There is also the question of the blurring of the edges between dissident and criminal activity. He refers to cases of dissidents extorting money from drugs dealers – “if you pay me you can continue to poison your community” – and how such activity is “sullying” republicanism. He says there are too many people claiming to be republicans who “should never have been allowed on the bus”.
McGlinchey believes that his father, who was killed in February 1994, just six months before the groundbreaking IRA ceasefire, was shot to help smooth the path to the IRA ceasefire of August 1994. “There were no ballistics, no cars, no nothing. Everybody [involved] disappears off the face of the planet.”
His mother was murdered in 1987, almost certainly as part of an internal republican feud but he is convinced there was a strategic agenda to his father’s death, and that it wasn’t driven by some internal republican revenge motive. “It’s sexy to blame some link from the past but the reality is that there is a high, high probability that he was killed solely to facilitate the peace process.”

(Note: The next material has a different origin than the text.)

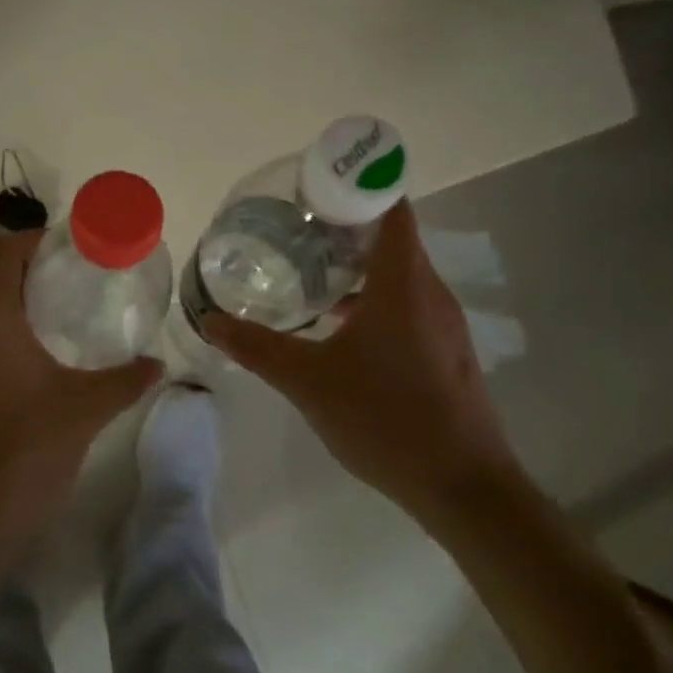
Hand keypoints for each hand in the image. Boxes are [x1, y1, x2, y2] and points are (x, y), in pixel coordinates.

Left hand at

By whom? “Either those who were working towards the peace; or you have got the Free State government; or you have got the British security services. The evidence is that on the island of Ireland there are only three groups who can make people disappear: it’s either the Free State government, the IRA or British intelligence, not unless the Israelis lent us Mossad for a night.”
According to McGlinchey, his father, who had been released from prison in the South the previous year, was working for a very senior IRA figure at the time, investigating internal “corruption”. He says he subsequently learned that his father had become aware of a planned meeting in Co Louth between members of the IRA’s Dublin brigade and members of the Ulster Volunteer Force, and that his father was determined “to make sure that that problem would have been dealt with”.
McGlinchey says he met his father in Drogheda about an hour before his killing and was struck by the fact that he seemed agitated and emotionally upset. “I said to him, ‘What’s wrong with you; is the IRA going to kill you?” and he said, ‘I am just sick of my name being blackened by men who never fired a shot.’ I asked him again, ‘Is the IRA going to kill you?’ And he said, ‘No, the IRA would never kill me, son.’ Within an hour he was dead.”
“I was with him,” he recalls. “I informed him he had to make a phone call that night. And then he said to me, ‘The chip shop’s open, do you want to get chips?’ I said ‘No, I have the dinner ready for you.’ You were always on edge. He used the phone box and then a car went flying by. I jumped out and shouted at him to run. I heard him shout, ‘Ah fuck’. The shooting had started at that stage.”
McGlinchey said if his father hadn’t been killed in the phone booth he would have been killed somewhere else in Drogheda that night, and that because he was with him in the car he too could have been killed. “Whoever these people were had the clearance to go anywhere in Drogheda that night.”
In an interview with Vincent Browne, Dominic McGlinchey spoke of having killed some 30 people and of liking “to get in close” when attacking his victims. He’s been viewed as a cold-hearted psychopathic killer who ran an INLA organisation that frequently seemed more focused on murderous internal republican feuding than the “armed struggle”, while in contrast Bernadette McAliskey at his funeral said he was the “finest republican of them all”. No difficulty in figuring which view his son supports. “My father was the most genuine, caring individual you ever came across. There are more people walking around America today and walking around other places living because the plane ticket was bought for them rather than them being executed.”
In 1987 he was living with his mother Mary and his brother Declan in Dundalk while his father was in prison. Their sister Maire had died as an infant from meningitis. His mother had just bathed the pair of them. “She was brushing the water out of my hair at the door of the bedroom when there was a big thud to the back door. My mother asked me what was that and I said Declan must have fallen in the bath. She went to have a look to see was he okay and that was when she must have seen the two men running up the stairs.
“She started shouting at them, ‘Don’t be shooting me in front of my children; take me outside, don’t let my children see this.’ They kicked her into the bathroom – I ran down the stairs. Her very last words were, ‘God forgive me.’ The rattling and the shooting started then. They shot her in front of my brother; his body was all burned with spark marks from the spray of the gunfire.”
He adds, “My mother was a very good woman; she was very disciplined; she was very caring; she was a woman who certainly did not suffer fools. I would say that the security forces feared her as much as they feared my father.”
He doesn’t elaborate on the trauma of such experiences. He’s said enough, made his point forcibly about the necessity for dissidents to consider quitting the stage and recalled hard stories about his parents. He finishes with a surprising comment. “I genuinely try to see the good in people,” he says. “I could sit and have a cup of tea with those people [that shot his mother]. Because whatever happened in the conflict we all become dehumanised, stripped of dignity and victims of ourselves, victims of the situation that we were born into. There were things done that were unimaginable, not normal, but normal for people who lived in the occupied Six Counties.”